A very dear friend once spoke to me about this selfsame problem and said that when it comes down to it you just need to give your best 20%. If you are good at 20% of the things that you need in order to have a successful music industry brand then you are going to find success because you and blend your 20% with other peoples 20% and while there certainly might be some overlap, there also is going to be new stuff that you can’t handle on your own. Reaching out and bringing this knowledge from back to front, up and down is going to give you the sort of long term success that you want for your project to thrive. This is why you need to keep growing your team, because sooner or later you are going to have a group established who can tackle all aspects of the industry and make for a better and brighter future for everyone.
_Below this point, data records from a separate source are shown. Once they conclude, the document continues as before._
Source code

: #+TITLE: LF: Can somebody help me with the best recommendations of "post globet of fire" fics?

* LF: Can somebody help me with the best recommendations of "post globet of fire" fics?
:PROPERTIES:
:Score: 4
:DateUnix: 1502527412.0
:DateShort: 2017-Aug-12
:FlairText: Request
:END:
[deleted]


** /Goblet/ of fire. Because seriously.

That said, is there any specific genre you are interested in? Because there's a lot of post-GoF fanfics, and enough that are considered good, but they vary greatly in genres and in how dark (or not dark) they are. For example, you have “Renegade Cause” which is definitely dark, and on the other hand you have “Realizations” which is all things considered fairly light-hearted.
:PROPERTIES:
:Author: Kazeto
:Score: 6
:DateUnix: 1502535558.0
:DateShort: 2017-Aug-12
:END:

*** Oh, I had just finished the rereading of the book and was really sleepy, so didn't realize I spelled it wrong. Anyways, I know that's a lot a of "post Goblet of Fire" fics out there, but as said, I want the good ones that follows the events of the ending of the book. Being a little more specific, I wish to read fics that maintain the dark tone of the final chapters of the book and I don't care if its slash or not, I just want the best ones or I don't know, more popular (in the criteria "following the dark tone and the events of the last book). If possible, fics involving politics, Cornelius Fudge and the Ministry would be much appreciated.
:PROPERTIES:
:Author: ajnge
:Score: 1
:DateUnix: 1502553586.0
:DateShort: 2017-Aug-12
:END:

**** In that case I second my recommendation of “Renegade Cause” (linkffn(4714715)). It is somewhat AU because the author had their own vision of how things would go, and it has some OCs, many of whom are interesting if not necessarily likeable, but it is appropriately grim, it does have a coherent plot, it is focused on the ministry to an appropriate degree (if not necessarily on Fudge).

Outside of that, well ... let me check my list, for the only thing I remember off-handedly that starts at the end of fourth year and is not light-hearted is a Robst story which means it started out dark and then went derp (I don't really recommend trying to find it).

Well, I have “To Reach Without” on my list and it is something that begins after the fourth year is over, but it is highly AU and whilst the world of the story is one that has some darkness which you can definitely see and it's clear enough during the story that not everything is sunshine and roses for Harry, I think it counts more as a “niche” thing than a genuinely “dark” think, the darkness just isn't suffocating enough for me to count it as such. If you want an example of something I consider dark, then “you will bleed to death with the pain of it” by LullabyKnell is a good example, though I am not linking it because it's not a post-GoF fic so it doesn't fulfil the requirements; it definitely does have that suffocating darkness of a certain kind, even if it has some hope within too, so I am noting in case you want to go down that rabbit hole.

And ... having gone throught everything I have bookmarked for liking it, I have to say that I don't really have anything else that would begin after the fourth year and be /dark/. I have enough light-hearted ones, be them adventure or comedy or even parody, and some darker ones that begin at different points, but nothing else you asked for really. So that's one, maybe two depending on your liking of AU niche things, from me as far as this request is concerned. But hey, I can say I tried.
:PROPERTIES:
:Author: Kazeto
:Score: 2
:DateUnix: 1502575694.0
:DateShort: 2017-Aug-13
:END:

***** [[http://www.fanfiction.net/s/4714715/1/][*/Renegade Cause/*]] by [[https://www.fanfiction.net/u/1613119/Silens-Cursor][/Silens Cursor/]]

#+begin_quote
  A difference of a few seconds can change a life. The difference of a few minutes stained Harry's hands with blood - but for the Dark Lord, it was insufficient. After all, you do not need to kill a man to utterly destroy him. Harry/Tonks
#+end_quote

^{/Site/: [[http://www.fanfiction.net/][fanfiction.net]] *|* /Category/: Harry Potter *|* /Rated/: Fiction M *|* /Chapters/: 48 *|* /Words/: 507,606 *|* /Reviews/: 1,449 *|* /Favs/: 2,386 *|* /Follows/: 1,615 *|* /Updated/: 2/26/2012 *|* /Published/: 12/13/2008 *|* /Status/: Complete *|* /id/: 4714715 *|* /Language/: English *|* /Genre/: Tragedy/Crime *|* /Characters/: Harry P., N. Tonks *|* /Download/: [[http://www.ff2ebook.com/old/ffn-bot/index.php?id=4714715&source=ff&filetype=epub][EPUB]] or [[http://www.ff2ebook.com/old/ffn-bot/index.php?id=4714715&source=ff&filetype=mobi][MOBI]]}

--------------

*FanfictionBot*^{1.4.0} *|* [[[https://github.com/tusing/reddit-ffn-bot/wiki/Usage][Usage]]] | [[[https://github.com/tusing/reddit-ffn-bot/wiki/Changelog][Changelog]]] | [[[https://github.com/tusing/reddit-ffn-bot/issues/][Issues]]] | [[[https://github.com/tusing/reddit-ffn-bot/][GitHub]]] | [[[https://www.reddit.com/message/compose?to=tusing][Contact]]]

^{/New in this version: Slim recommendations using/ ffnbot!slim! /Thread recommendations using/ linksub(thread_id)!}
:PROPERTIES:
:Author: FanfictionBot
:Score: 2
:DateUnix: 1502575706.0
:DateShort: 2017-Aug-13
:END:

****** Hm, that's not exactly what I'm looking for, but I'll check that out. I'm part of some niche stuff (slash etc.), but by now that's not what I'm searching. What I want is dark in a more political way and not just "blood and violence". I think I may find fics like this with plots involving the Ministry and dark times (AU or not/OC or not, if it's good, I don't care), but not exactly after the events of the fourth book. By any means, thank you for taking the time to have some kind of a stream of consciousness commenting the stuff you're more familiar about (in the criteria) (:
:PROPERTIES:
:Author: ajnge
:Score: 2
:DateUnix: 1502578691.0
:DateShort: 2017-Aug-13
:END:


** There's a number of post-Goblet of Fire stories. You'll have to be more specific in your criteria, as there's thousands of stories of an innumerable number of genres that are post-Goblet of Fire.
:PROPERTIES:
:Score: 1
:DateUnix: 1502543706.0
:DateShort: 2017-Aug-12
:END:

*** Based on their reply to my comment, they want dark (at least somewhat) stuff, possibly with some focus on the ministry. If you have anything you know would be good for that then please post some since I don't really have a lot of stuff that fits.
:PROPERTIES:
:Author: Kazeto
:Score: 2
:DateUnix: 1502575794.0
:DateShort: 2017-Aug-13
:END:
The obvious lesson that this ties too is that networking is key.
You need to constantly be able to find the next person who you can work with to bring both of your careers forward. You need to embrace the constant struggle that this industry can represent and use that as a way to drive forward. Sure you might just be friends with someone today but you know that three or four years down the line you might need to work with them and be able to create something great that the two of you can build up regularly. No one reasonable expects you to know everything but the do expect you to work fucking hard and bring new stuff to the table. Ow this applies to everyone. If you show you have an attitude of hard work and stick-to-itiveness that you can blend with a certain degree of likeability you are going to find success. You just need to be able to call attention to the 20% of the industry that you have somewhat under control and try to see how that can blend with other peoples talents.
I know that this is frustrating – in fact I would make the argument that general cluelessness is the way that the music industry usually shakes out. If you want to get far in this game you are going to have to have more than a little patience and a willingness to humbly explain shit that you think is simple. The ‘teacher’ element is going to be strong as you try and grow. Again just remember that you only need to have totally mastered a small chunk of it and you need to have a servants heart, even when networking. But if you’re smart and dedicated to your craft then finding a path is going to gradually become evident. Just realize that the constant explaining is just a part of it, it’s not you having dumb friends, everyone is a little dumb and love is the answer.